Widmers unterwegs

Samstag, 28. September 2024

Auf den Spuren von Vampiren und Werwölfen

Heute Morgen starten wir von unter der Bettdecke die Heizung im Camper; so geht das Aufstehen doch schon viel besser! Nach unserem fürstlichen Frühstück sind wir heute schon um 9 Uhr fertig und machen zuerst noch einen Spaziergang über unseren Campingplatz Salt Creek. Wir sind hier gleich am Meer, es ist rauh und wunderschön! Heute sehen wir die gegenüberliegende Küste von Vancouver Island auch viel besser als gestern.

Zurück beim Camper steigen wir ein und fahren um ca. 10 Uhr los, unser packendes Hörbuch von gestern läuft ungefähr den ganzen Tag (ausser in den Funklöchern, wir sind heute ziemlich in der Pampa unterwegs). Wir hören “Die Seiten der Welt”, danke Thi für deinen guten Tipp! Heute gehts auf der Olympic-Halbinsel den Küstenstrassen entlang. Wir halten immer mal wieder an einem schönen Strand an um ein paar Fotos zu machen und die Beine zu vertreten.

Um die Mittagszeit kommen wir La Push am offenen Pazifik an. Wer in seiner Teenagerzeit die Twilight-Saga gelesen hat, dem kommt dieser Ort bekannt vor. Auf dem Parkplatz am Strand von La Push parkieren wir unser mobiles Zuhause und kochen unser Mittagessen. Ziemlicher Luxus! Nichts wildes, ein paar Spiegeleier, Würstchen und Salat. Beim Anbraten der Würste auf dem Gasgrill schafft es Marco, den Rauchmelder auszulösen, aber mit kurzem Stosslüften ist die Verstickungsgefahr gebannt.
┄┄┄┄┄┄
• [Aufgabenstellung] Gib aus dem Reisebericht alles von „Samstag, 28. September“ bis hinunter zu „besser als gestern.“ unverändert aus. Stütze dich dabei ausschließlich auf den Reisebericht.

[Kalibrierte Bildsätze mit mehreren Ansichten]
┄┄┄┄┄┄
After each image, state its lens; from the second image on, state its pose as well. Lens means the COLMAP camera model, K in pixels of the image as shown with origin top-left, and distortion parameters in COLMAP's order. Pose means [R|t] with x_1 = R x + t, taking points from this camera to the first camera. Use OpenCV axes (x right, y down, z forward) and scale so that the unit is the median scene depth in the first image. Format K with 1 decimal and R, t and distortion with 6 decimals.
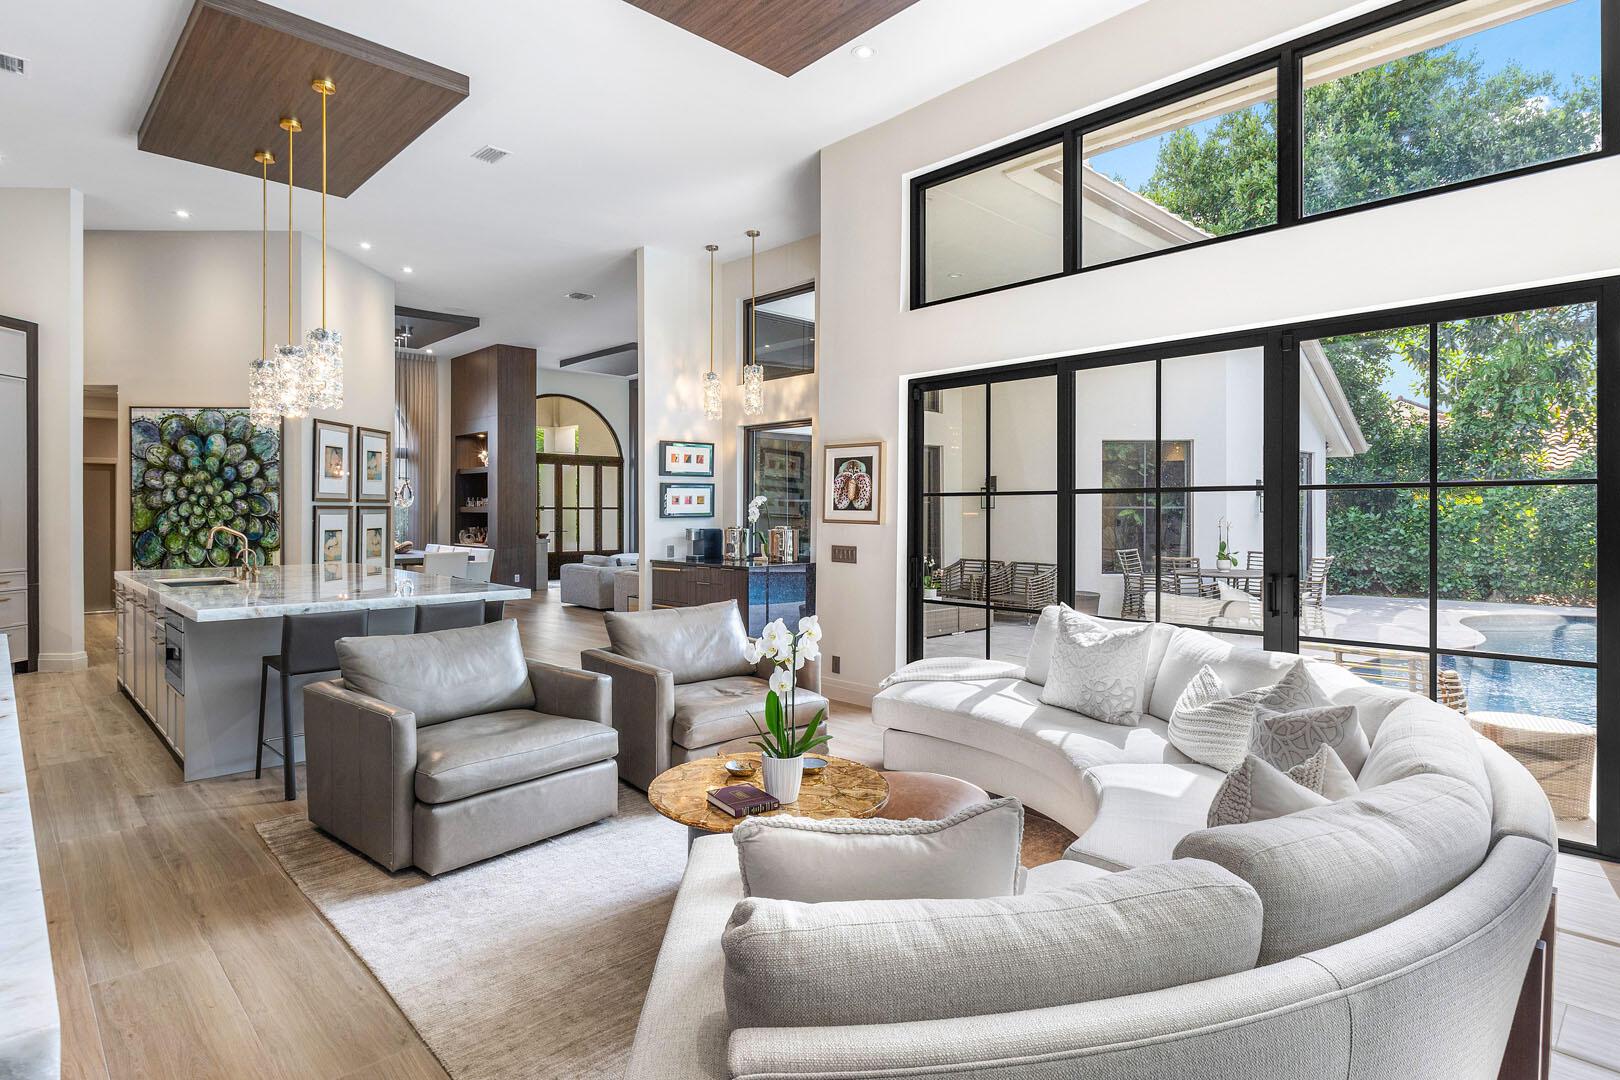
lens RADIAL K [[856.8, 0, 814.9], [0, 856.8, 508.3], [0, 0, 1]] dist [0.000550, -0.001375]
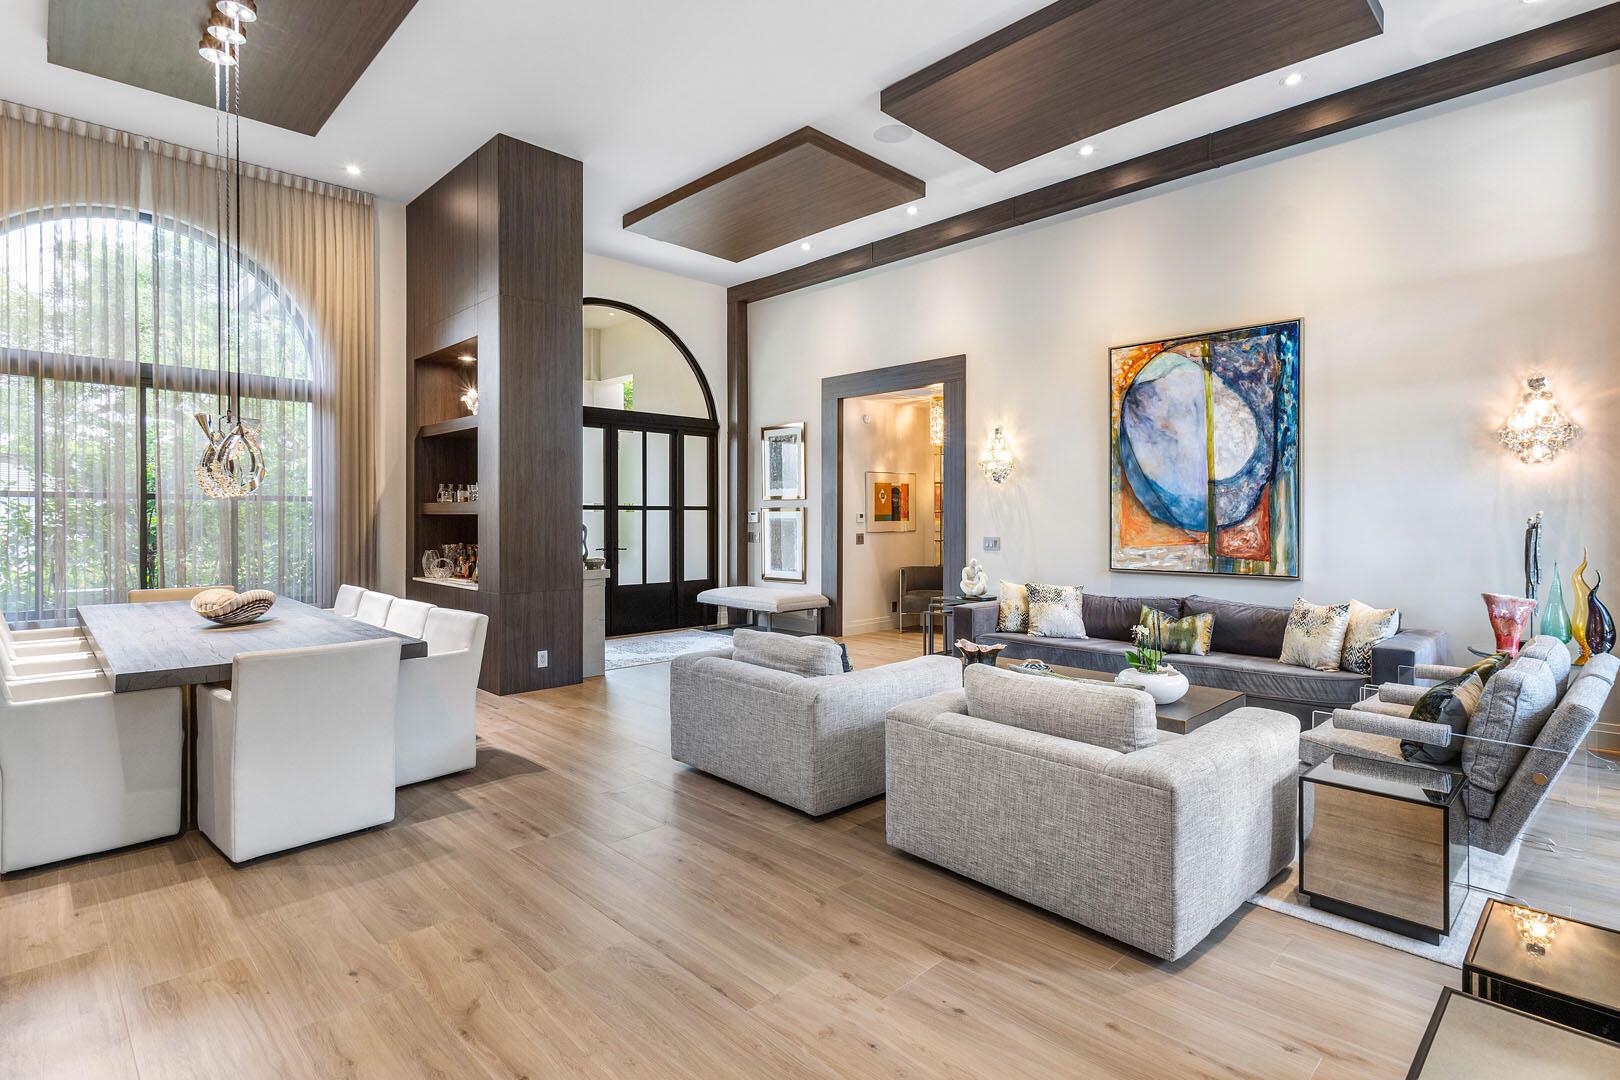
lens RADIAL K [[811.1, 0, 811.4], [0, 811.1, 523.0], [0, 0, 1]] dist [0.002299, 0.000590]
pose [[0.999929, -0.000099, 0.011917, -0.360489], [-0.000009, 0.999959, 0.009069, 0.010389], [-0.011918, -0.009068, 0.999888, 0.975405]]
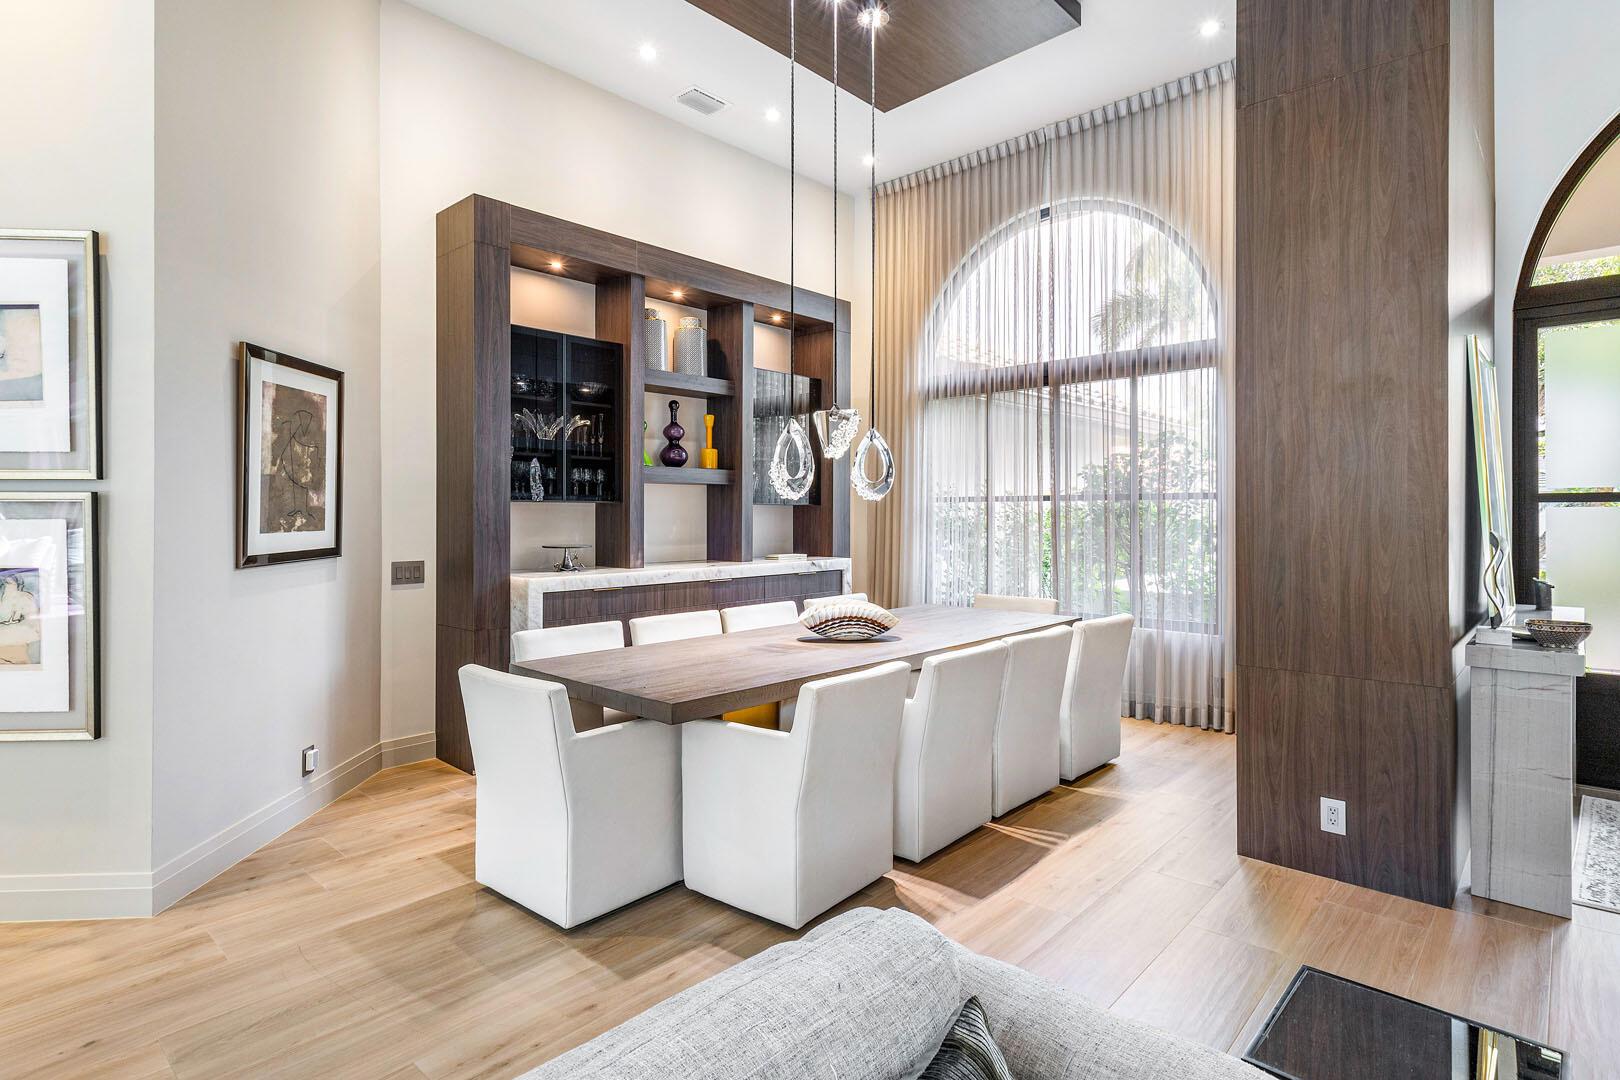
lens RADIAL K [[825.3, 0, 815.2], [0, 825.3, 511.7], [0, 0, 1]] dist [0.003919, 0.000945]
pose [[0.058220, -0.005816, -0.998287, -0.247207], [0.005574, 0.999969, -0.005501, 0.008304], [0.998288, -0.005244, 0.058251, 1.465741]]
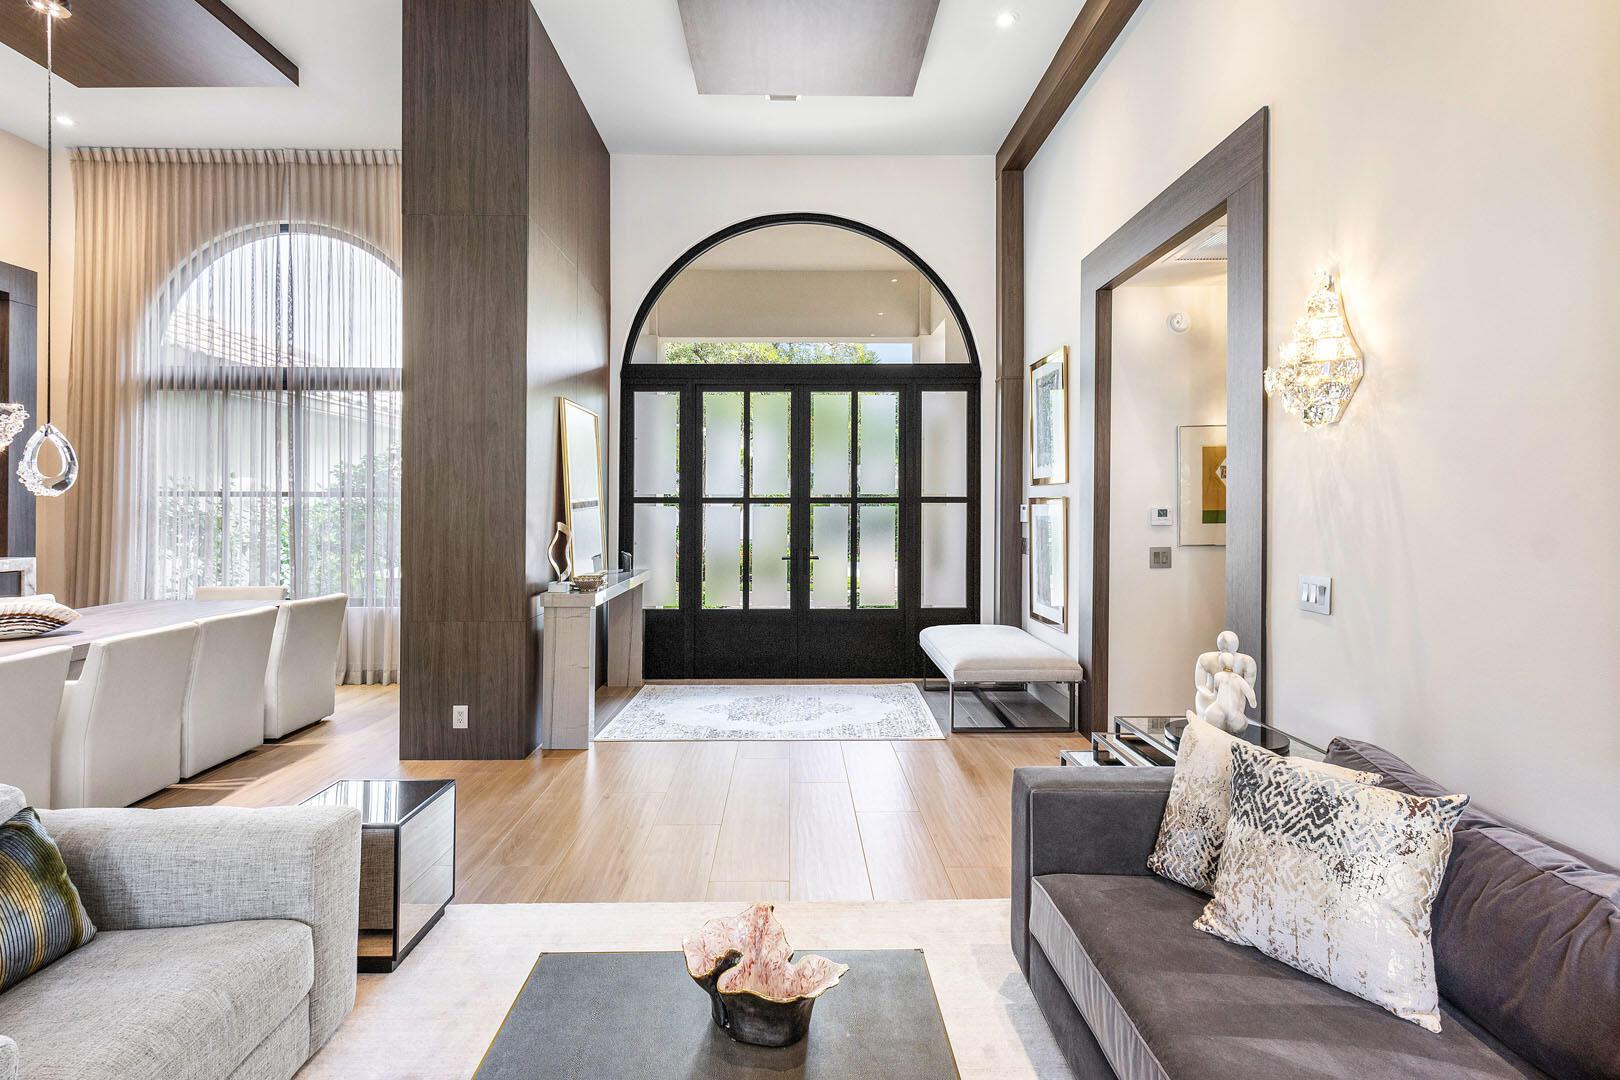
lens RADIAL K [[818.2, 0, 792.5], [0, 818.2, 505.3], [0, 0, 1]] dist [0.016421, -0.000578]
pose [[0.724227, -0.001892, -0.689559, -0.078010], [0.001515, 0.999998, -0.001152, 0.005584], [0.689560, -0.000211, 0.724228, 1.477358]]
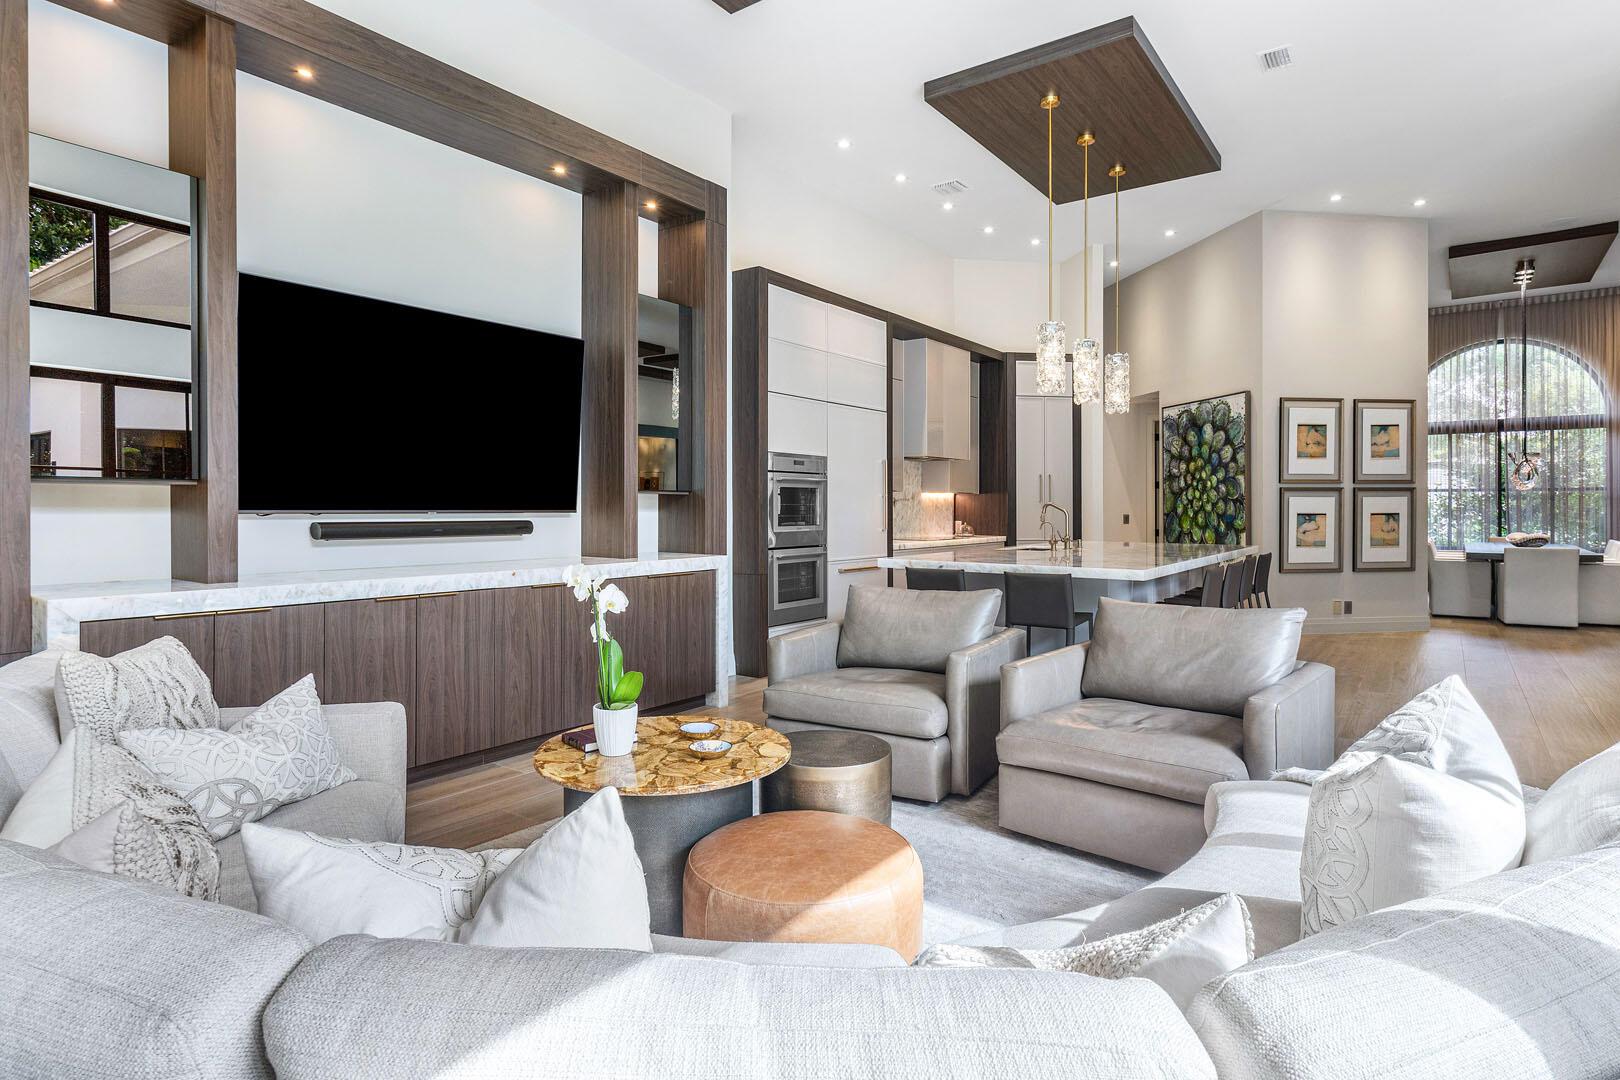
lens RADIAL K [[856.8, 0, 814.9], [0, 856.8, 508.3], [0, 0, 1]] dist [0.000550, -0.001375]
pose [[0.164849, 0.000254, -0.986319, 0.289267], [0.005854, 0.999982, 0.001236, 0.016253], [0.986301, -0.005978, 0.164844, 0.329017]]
┄┄┄┄┄┄
• [Lösung]
Samstag, 28. September 2024

Auf den Spuren von Vampiren und Werwölfen

Heute Morgen starten wir von unter der Bettdecke die Heizung im Camper; so geht das Aufstehen doch schon viel besser! Nach unserem fürstlichen Frühstück sind wir heute schon um 9 Uhr fertig und machen zuerst noch einen Spaziergang über unseren Campingplatz Salt Creek. Wir sind hier gleich am Meer, es ist rauh und wunderschön! Heute sehen wir die gegenüberliegende Küste von Vancouver Island auch viel besser als gestern.